Hon Hai group thought it was getting a good deal in March when it agreed to pay Y550 per share for a 6.6 per cent stake in Sharp. Yet the maker of Apple products underestimated how bad things could get at the lossmaking Japanese TV maker. Sharp’s share price has fallen by two-thirds since the transaction was announced. If it was unable to renegotiate the deal, which is expected to go through by March next year, Hon Hai was set to lose about T$6bn over its second quarter in non-operating income as it booked investment losses, Bernstein estimates. A newly negotiated price that better reflects Sharp’s current share price of Y181 could improve Hon Hai’s net income by a third over the period.

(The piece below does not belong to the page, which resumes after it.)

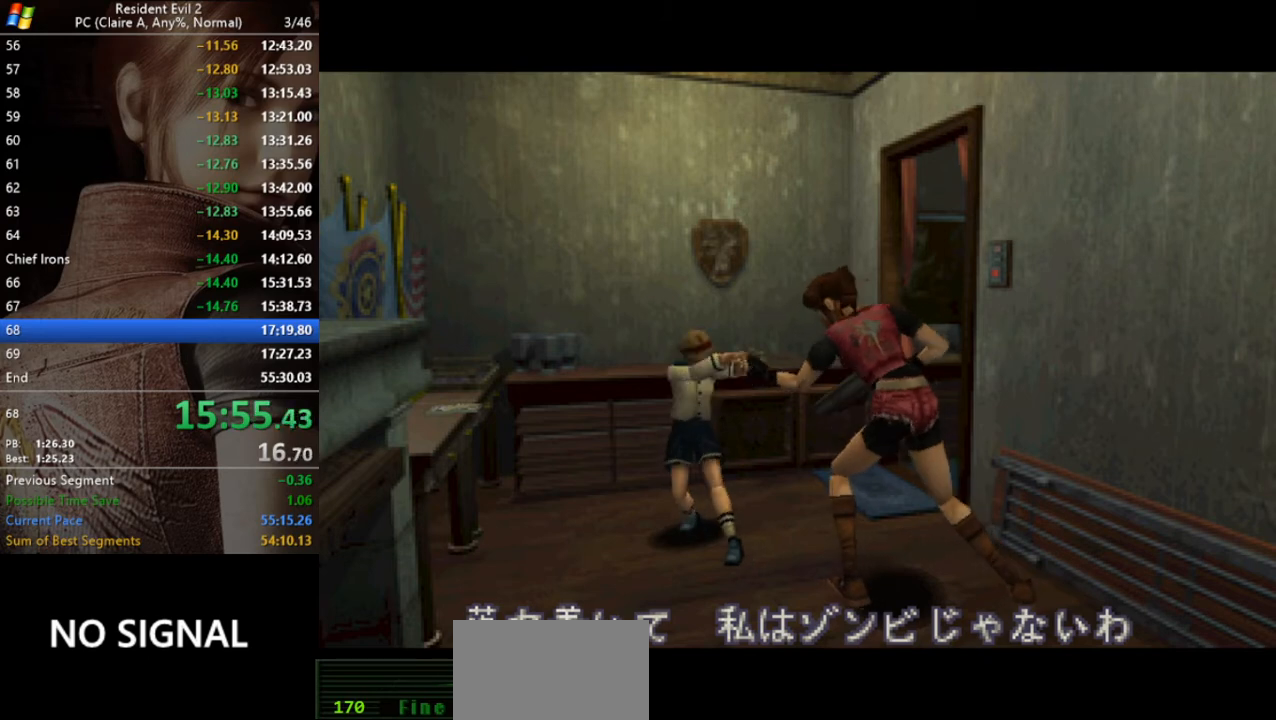
Gameplay with keyboard; each line is a JSON object with the keys held at the frame after it. "events" lists presses ("down") and releases ("up") of "a", "act", "aim", "d", "inv", "run", "s", "space" and "w" between this image and that frame as [ms after this image, input, new state], when the widget could be followed in between. No other keys are recorded. Mouse input is not recorded. Key names are as the overlay labels them; some are game actions (e.g. jump) rather than physical keys.
{"keys": ["a"], "events": [[400, "aim", "down"], [467, "act", "down"], [500, "a", "down"], [500, "act", "up"], [500, "aim", "up"]]}
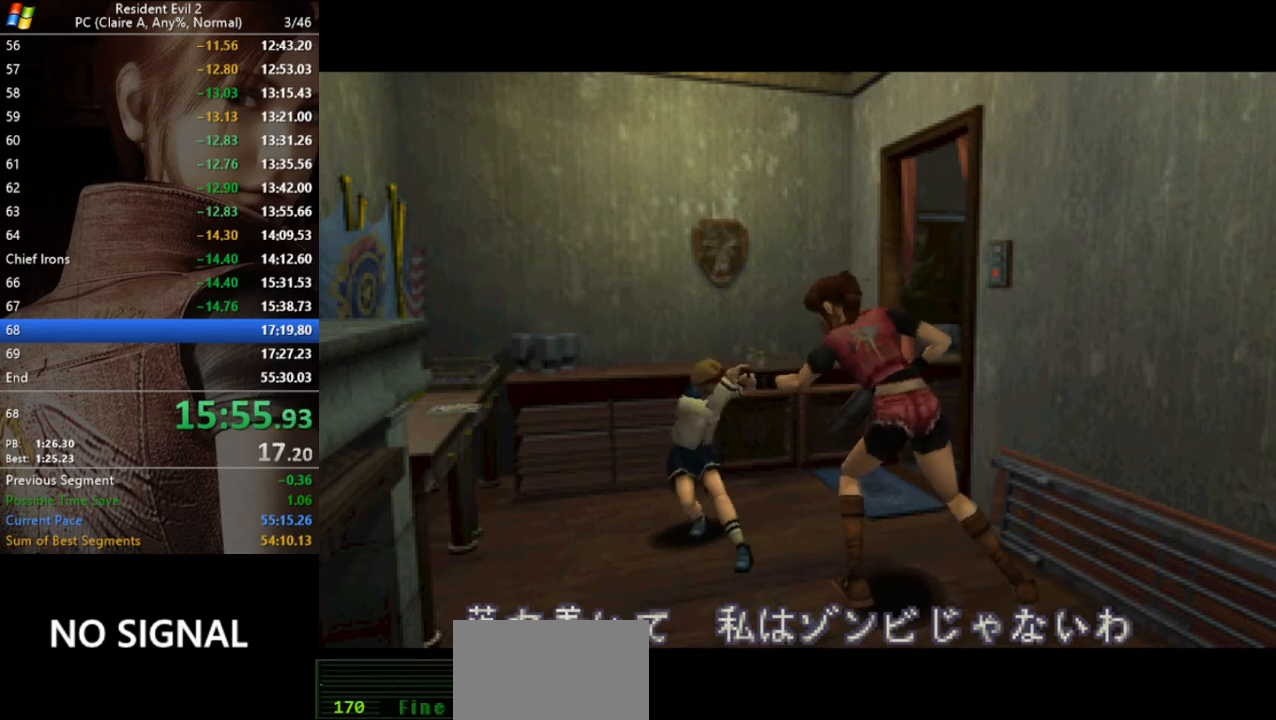
{"keys": ["a", "d", "run", "s"], "events": [[67, "run", "down"], [67, "s", "down"], [100, "run", "up"], [133, "a", "up"], [133, "aim", "down"], [200, "act", "down"], [200, "aim", "up"], [200, "d", "down"], [200, "s", "up"], [233, "d", "up"], [233, "run", "down"], [300, "act", "up"], [300, "run", "up"], [333, "a", "down"], [367, "aim", "down"], [433, "act", "down"], [433, "aim", "up"], [433, "s", "down"], [467, "act", "up"], [467, "d", "down"], [467, "run", "down"]]}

There is no guarantee that Sharp has hit the bottom yet, however. Its first-quarter losses of Y138bn were worse than expected as performance at its flat screen TV segment keeps deteriorating. Inventory days for these products have gone up by 4 days over the past three months to 104 days. And Sharp’s new guidance for full-year losses of Y250bn already assumes a better second half of the year. That suggests that forecasts could get cut again.
Hon Hai hopes to draw on Sharp’s panel display technology to compete better with the likes of Samsung. But if Sharp remains loss making, Hon Hai will struggle to recoup its investment. A lot of moving parts still have to fall into place – including Apple’s much touted TV – before Hon Hai shareholders should be happy with its punt on Sharp.